When the template is instantiated, the compiler generates the code on demand based on the use:

void main() {
  // produces: long min(long, long)
  long a = 1, b = 2, c = min(a, b);

  // produces: float min(float, float)
  float x = 1.1, y = 2.2, z = min(x, y);

  // produces: char *min(char *, char *)
  char *r = "hello", *s = "world", *t = min(r, s);
}

Notice that the compiler can figure out how to insatiate the min template implementation without any fancy angle brackets. However, also notice that sometimes, just as with class templates, function templates don’t expand the way we’d like. For example, the min that takes two char* compares two pointer values, not the contents of the strings. A function template can be specialized by merely providing an implementation that takes the types involved:

inline char* min(const char* a, const char* b) {
  return (strcmp(a, b) < 0 ? a : b);
}

In this case, because a version of the function that takes two character pointers already exists, the compiler binds to that one instead of generating another implementation based on the min function template.

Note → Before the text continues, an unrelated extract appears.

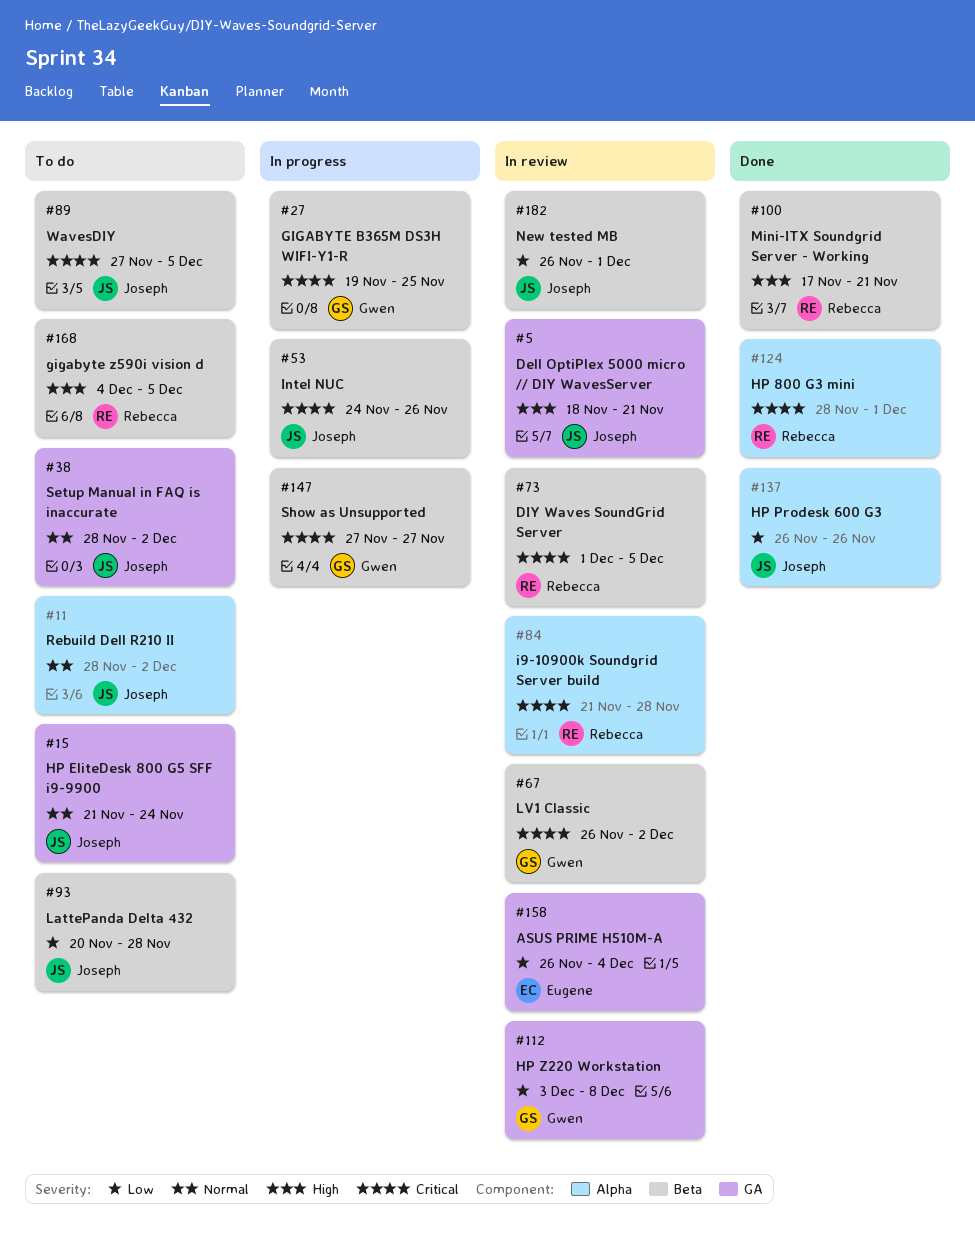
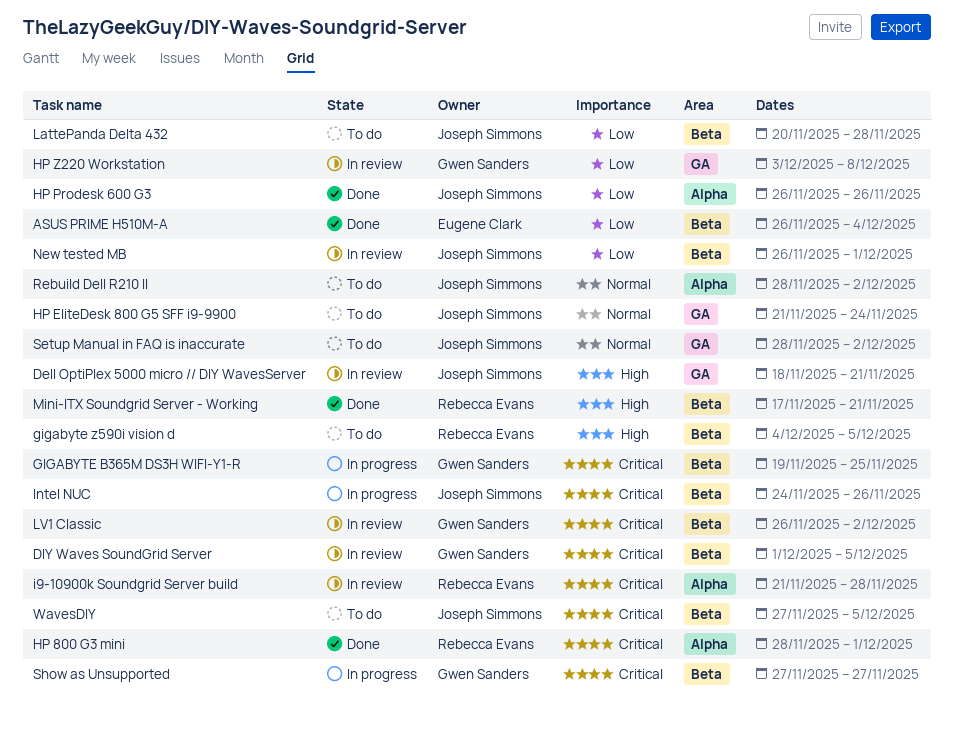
ASUS PRIME H510M-A, status: In review -> Done
ASUS PRIME H510M-A, label: GA -> Beta
DIY Waves SoundGrid Server, owner: Rebecca Evans -> Gwen Sanders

Member Function Templates

The fun of templates does not stop at global functions. Oh, no. You can create member function templates as well. As of Visual C++ 6.0, the definition of IUnknown has been augmented with a member function template for QueryInterface:

struct IUnknown {
...
  template <class Q>
  HRESULT STDMETHODCALLTYPE QueryInterface(Q** pp)
  { return QueryInterface(__uuidof(Q), (void**)pp); }
}

Before the member function template, all calls to QueryInterface had to be sure to match up the interface type and the interface identifier:

void Fly(IUnknown* punk) {
  IBird* pbird = 0;
  punk->QueryInterface(IID_ICat, (void**)&pbird); // Oops!
  punk->QueryInterface(IID_IBird, (void**)pbird); // Double oops!
  punk->QueryInterface(IID_IBird, (void**)&pbird); // OK
  pbird->Fly();
}

On the other hand, with the QueryInterface member function template, the type of the interface suffices:

void Fly(IUnknown* punk) {
  IBird* pbird = 0;
  punk->QueryInterface(&pbird); // __uuidof uses to determine IID
  pbird->Fly();
}

In effect, member function templates add new member functions of a class, just as function templates add new global functions based on use.

Summary

Templates provide two services. The first is code reuse, but in a different way than inheritance. Inheritance requires a certain type relationship. Templates require only that the compiler be capable of finding the functionality required of the specified type. Inheritance makes type requirements, whereas templates take what types we give them.

The other service that templates provide is efficiency. By mixing in types at compile time, we can use static binding to make decisions at runtime instead of at compile time. This is the key to the promise of smaller, faster code that templates make.